*Your assignment:*
Would you print every entry below exactly as written, omitting the images?

[Machine-readable electronics designs]
------------

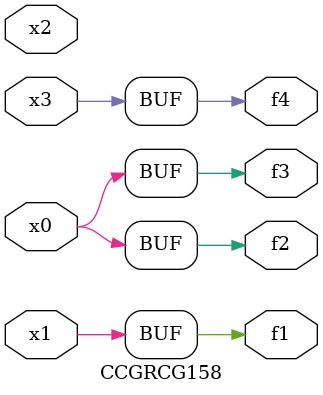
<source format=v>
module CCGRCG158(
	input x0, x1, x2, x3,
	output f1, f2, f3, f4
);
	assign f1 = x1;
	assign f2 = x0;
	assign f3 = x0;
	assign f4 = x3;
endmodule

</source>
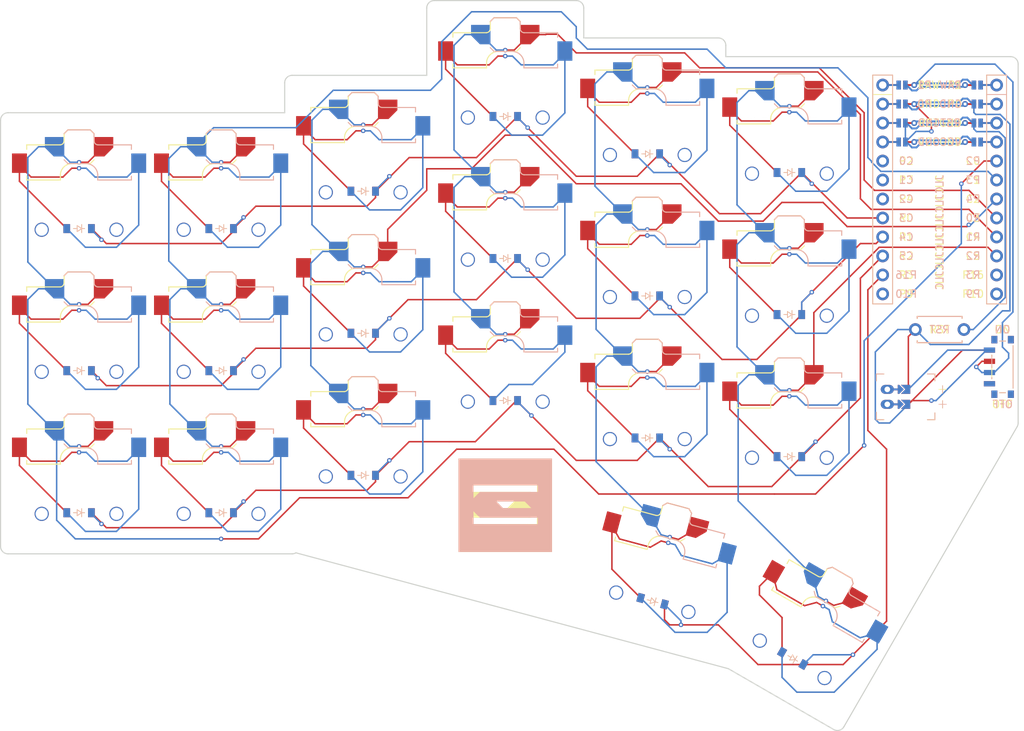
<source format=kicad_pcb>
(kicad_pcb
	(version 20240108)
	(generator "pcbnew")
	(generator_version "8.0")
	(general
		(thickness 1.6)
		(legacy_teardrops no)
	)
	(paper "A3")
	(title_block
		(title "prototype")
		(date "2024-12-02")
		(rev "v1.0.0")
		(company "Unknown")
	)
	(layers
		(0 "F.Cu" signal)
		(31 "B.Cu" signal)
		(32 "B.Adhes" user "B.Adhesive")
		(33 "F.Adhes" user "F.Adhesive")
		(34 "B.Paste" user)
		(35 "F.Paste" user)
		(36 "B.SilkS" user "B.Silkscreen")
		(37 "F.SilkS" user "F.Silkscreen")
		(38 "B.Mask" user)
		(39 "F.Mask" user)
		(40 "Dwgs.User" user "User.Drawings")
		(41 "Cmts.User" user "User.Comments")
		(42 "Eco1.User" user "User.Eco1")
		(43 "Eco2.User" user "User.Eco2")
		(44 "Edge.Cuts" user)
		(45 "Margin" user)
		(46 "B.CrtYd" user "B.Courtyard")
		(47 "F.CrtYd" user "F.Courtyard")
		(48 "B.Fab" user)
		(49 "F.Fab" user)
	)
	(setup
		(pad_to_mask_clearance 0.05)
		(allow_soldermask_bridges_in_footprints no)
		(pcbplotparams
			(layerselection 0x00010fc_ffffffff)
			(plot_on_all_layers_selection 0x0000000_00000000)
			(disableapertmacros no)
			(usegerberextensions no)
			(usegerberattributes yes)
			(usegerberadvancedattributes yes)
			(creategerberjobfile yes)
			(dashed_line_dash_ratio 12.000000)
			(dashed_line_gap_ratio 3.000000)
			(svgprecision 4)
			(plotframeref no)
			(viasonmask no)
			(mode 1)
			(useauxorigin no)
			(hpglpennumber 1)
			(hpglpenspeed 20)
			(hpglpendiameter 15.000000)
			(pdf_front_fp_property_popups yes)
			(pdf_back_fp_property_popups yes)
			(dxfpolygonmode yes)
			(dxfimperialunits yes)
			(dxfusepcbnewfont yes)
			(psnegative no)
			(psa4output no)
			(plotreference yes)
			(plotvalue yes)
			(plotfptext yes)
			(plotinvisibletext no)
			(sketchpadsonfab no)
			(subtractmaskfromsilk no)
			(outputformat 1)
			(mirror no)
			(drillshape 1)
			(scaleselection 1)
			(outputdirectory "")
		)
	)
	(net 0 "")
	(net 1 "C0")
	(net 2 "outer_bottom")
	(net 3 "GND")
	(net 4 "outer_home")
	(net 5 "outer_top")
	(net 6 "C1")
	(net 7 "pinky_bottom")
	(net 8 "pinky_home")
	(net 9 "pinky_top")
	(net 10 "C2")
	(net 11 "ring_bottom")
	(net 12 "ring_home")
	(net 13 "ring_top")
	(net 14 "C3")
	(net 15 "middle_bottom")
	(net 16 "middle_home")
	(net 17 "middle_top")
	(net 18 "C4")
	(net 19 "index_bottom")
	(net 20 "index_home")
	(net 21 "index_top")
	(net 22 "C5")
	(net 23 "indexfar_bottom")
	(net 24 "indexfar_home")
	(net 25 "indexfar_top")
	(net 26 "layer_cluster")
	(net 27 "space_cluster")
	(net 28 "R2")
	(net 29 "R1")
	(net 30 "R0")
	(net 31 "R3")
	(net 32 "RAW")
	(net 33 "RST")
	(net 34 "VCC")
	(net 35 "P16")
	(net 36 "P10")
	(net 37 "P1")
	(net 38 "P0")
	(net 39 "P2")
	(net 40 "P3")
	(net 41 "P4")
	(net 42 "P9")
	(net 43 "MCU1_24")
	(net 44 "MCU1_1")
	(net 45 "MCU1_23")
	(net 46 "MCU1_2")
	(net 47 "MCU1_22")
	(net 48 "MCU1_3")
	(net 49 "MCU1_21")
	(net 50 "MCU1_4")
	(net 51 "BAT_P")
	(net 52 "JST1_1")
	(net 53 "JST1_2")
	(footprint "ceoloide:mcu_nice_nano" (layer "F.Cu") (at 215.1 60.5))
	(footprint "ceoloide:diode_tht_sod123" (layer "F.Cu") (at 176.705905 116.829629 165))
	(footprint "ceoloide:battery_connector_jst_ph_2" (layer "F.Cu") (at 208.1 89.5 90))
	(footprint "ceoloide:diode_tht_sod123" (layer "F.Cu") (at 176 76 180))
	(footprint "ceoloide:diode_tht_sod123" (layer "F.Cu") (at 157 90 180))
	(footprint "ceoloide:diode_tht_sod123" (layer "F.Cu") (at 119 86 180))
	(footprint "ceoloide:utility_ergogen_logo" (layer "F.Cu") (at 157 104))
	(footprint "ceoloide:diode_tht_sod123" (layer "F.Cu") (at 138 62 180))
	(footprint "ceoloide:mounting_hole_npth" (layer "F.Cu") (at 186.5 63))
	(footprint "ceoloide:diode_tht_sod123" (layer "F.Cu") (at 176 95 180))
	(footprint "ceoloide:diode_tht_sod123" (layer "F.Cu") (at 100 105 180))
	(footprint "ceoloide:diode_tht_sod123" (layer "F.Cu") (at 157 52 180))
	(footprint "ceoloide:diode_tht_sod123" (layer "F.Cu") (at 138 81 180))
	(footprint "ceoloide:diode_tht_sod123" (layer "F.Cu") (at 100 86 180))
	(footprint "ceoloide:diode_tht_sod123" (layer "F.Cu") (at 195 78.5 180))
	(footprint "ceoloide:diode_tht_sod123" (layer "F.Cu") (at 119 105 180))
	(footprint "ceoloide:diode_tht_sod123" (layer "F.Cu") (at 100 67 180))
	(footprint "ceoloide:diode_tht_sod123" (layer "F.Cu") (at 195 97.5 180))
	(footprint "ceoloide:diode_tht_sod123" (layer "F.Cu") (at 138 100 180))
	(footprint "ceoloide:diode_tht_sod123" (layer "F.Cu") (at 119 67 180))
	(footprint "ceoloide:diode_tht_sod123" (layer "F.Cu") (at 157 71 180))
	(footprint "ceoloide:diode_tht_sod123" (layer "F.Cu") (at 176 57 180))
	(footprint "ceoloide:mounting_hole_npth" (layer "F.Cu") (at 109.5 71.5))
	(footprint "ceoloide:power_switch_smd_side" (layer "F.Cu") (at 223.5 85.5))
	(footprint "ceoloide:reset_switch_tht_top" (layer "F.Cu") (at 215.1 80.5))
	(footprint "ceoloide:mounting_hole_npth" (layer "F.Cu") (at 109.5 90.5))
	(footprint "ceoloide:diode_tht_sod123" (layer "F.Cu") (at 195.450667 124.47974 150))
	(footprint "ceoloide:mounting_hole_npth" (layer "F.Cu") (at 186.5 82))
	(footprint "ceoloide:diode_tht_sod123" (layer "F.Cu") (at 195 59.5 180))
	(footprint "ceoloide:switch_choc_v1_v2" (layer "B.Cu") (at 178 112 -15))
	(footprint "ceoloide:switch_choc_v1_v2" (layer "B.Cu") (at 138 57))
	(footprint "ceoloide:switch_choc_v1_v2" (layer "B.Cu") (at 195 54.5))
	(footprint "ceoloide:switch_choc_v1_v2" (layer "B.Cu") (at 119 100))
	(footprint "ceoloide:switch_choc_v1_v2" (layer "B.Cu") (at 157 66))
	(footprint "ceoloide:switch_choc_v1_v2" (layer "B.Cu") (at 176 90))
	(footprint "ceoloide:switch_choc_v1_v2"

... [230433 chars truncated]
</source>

------------

*Solution to this exercise:*
<source format=v>
module CCGRCG158(
	input x0, x1, x2, x3,
	output f1, f2, f3, f4
);
	assign f1 = x1;
	assign f2 = x0;
	assign f3 = x0;
	assign f4 = x3;
endmodule

</source>
<source format=kicad_pcb>
(kicad_pcb
	(version 20240108)
	(generator "pcbnew")
	(generator_version "8.0")
	(general
		(thickness 1.6)
		(legacy_teardrops no)
	)
	(paper "A3")
	(title_block
		(title "prototype")
		(date "2024-12-02")
		(rev "v1.0.0")
		(company "Unknown")
	)
	(layers
		(0 "F.Cu" signal)
		(31 "B.Cu" signal)
		(32 "B.Adhes" user "B.Adhesive")
		(33 "F.Adhes" user "F.Adhesive")
		(34 "B.Paste" user)
		(35 "F.Paste" user)
		(36 "B.SilkS" user "B.Silkscreen")
		(37 "F.SilkS" user "F.Silkscreen")
		(38 "B.Mask" user)
		(39 "F.Mask" user)
		(40 "Dwgs.User" user "User.Drawings")
		(41 "Cmts.User" user "User.Comments")
		(42 "Eco1.User" user "User.Eco1")
		(43 "Eco2.User" user "User.Eco2")
		(44 "Edge.Cuts" user)
		(45 "Margin" user)
		(46 "B.CrtYd" user "B.Courtyard")
		(47 "F.CrtYd" user "F.Courtyard")
		(48 "B.Fab" user)
		(49 "F.Fab" user)
	)
	(setup
		(pad_to_mask_clearance 0.05)
		(allow_soldermask_bridges_in_footprints no)
		(pcbplotparams
			(layerselection 0x00010fc_ffffffff)
			(plot_on_all_layers_selection 0x0000000_00000000)
			(disableapertmacros no)
			(usegerberextensions no)
			(usegerberattributes yes)
			(usegerberadvancedattributes yes)
			(creategerberjobfile yes)
			(dashed_line_dash_ratio 12.000000)
			(dashed_line_gap_ratio 3.000000)
			(svgprecision 4)
			(plotframeref no)
			(viasonmask no)
			(mode 1)
			(useauxorigin no)
			(hpglpennumber 1)
			(hpglpenspeed 20)
			(hpglpendiameter 15.000000)
			(pdf_front_fp_property_popups yes)
			(pdf_back_fp_property_popups yes)
			(dxfpolygonmode yes)
			(dxfimperialunits yes)
			(dxfusepcbnewfont yes)
			(psnegative no)
			(psa4output no)
			(plotreference yes)
			(plotvalue yes)
			(plotfptext yes)
			(plotinvisibletext no)
			(sketchpadsonfab no)
			(subtractmaskfromsilk no)
			(outputformat 1)
			(mirror no)
			(drillshape 1)
			(scaleselection 1)
			(outputdirectory "")
		)
	)
	(net 0 "")
	(net 1 "C0")
	(net 2 "outer_bottom")
	(net 3 "GND")
	(net 4 "outer_home")
	(net 5 "outer_top")
	(net 6 "C1")
	(net 7 "pinky_bottom")
	(net 8 "pinky_home")
	(net 9 "pinky_top")
	(net 10 "C2")
	(net 11 "ring_bottom")
	(net 12 "ring_home")
	(net 13 "ring_top")
	(net 14 "C3")
	(net 15 "middle_bottom")
	(net 16 "middle_home")
	(net 17 "middle_top")
	(net 18 "C4")
	(net 19 "index_bottom")
	(net 20 "index_home")
	(net 21 "index_top")
	(net 22 "C5")
	(net 23 "indexfar_bottom")
	(net 24 "indexfar_home")
	(net 25 "indexfar_top")
	(net 26 "layer_cluster")
	(net 27 "space_cluster")
	(net 28 "R2")
	(net 29 "R1")
	(net 30 "R0")
	(net 31 "R3")
	(net 32 "RAW")
	(net 33 "RST")
	(net 34 "VCC")
	(net 35 "P16")
	(net 36 "P10")
	(net 37 "P1")
	(net 38 "P0")
	(net 39 "P2")
	(net 40 "P3")
	(net 41 "P4")
	(net 42 "P9")
	(net 43 "MCU1_24")
	(net 44 "MCU1_1")
	(net 45 "MCU1_23")
	(net 46 "MCU1_2")
	(net 47 "MCU1_22")
	(net 48 "MCU1_3")
	(net 49 "MCU1_21")
	(net 50 "MCU1_4")
	(net 51 "BAT_P")
	(net 52 "JST1_1")
	(net 53 "JST1_2")
	(footprint "ceoloide:mcu_nice_nano" (layer "F.Cu") (at 215.1 60.5))
	(footprint "ceoloide:diode_tht_sod123" (layer "F.Cu") (at 176.705905 116.829629 165))
	(footprint "ceoloide:battery_connector_jst_ph_2" (layer "F.Cu") (at 208.1 89.5 90))
	(footprint "ceoloide:diode_tht_sod123" (layer "F.Cu") (at 176 76 180))
	(footprint "ceoloide:diode_tht_sod123" (layer "F.Cu") (at 157 90 180))
	(footprint "ceoloide:diode_tht_sod123" (layer "F.Cu") (at 119 86 180))
	(footprint "ceoloide:utility_ergogen_logo" (layer "F.Cu") (at 157 104))
	(footprint "ceoloide:diode_tht_sod123" (layer "F.Cu") (at 138 62 180))
	(footprint "ceoloide:mounting_hole_npth" (layer "F.Cu") (at 186.5 63))
	(footprint "ceoloide:diode_tht_sod123" (layer "F.Cu") (at 176 95 180))
	(footprint "ceoloide:diode_tht_sod123" (layer "F.Cu") (at 100 105 180))
	(footprint "ceoloide:diode_tht_sod123" (layer "F.Cu") (at 157 52 180))
	(footprint "ceoloide:diode_tht_sod123" (layer "F.Cu") (at 138 81 180))
	(footprint "ceoloide:diode_tht_sod123" (layer "F.Cu") (at 100 86 180))
	(footprint "ceoloide:diode_tht_sod123" (layer "F.Cu") (at 195 78.5 180))
	(footprint "ceoloide:diode_tht_sod123" (layer "F.Cu") (at 119 105 180))
	(footprint "ceoloide:diode_tht_sod123" (layer "F.Cu") (at 100 67 180))
	(footprint "ceoloide:diode_tht_sod123" (layer "F.Cu") (at 195 97.5 180))
	(footprint "ceoloide:diode_tht_sod123" (layer "F.Cu") (at 138 100 180))
	(footprint "ceoloide:diode_tht_sod123" (layer "F.Cu") (at 119 67 180))
	(footprint "ceoloide:diode_tht_sod123" (layer "F.Cu") (at 157 71 180))
	(footprint "ceoloide:diode_tht_sod123" (layer "F.Cu") (at 176 57 180))
	(footprint "ceoloide:mounting_hole_npth" (layer "F.Cu") (at 109.5 71.5))
	(footprint "ceoloide:power_switch_smd_side" (layer "F.Cu") (at 223.5 85.5))
	(footprint "ceoloide:reset_switch_tht_top" (layer "F.Cu") (at 215.1 80.5))
	(footprint "ceoloide:mounting_hole_npth" (layer "F.Cu") (at 109.5 90.5))
	(footprint "ceoloide:diode_tht_sod123" (layer "F.Cu") (at 195.450667 124.47974 150))
	(footprint "ceoloide:mounting_hole_npth" (layer "F.Cu") (at 186.5 82))
	(footprint "ceoloide:diode_tht_sod123" (layer "F.Cu") (at 195 59.5 180))
	(footprint "ceoloide:switch_choc_v1_v2" (layer "B.Cu") (at 178 112 -15))
	(footprint "ceoloide:switch_choc_v1_v2" (layer "B.Cu") (at 138 57))
	(footprint "ceoloide:switch_choc_v1_v2" (layer "B.Cu") (at 195 54.5))
	(footprint "ceoloide:switch_choc_v1_v2" (layer "B.Cu") (at 119 100))
	(footprint "ceoloide:switch_choc_v1_v2" (layer "B.Cu") (at 157 66))
	(footprint "ceoloide:switch_choc_v1_v2" (layer "B.Cu") (at 176 90))
	(footprint "ceoloide:switch_choc_v1_v2"

... [230433 chars truncated]
</source>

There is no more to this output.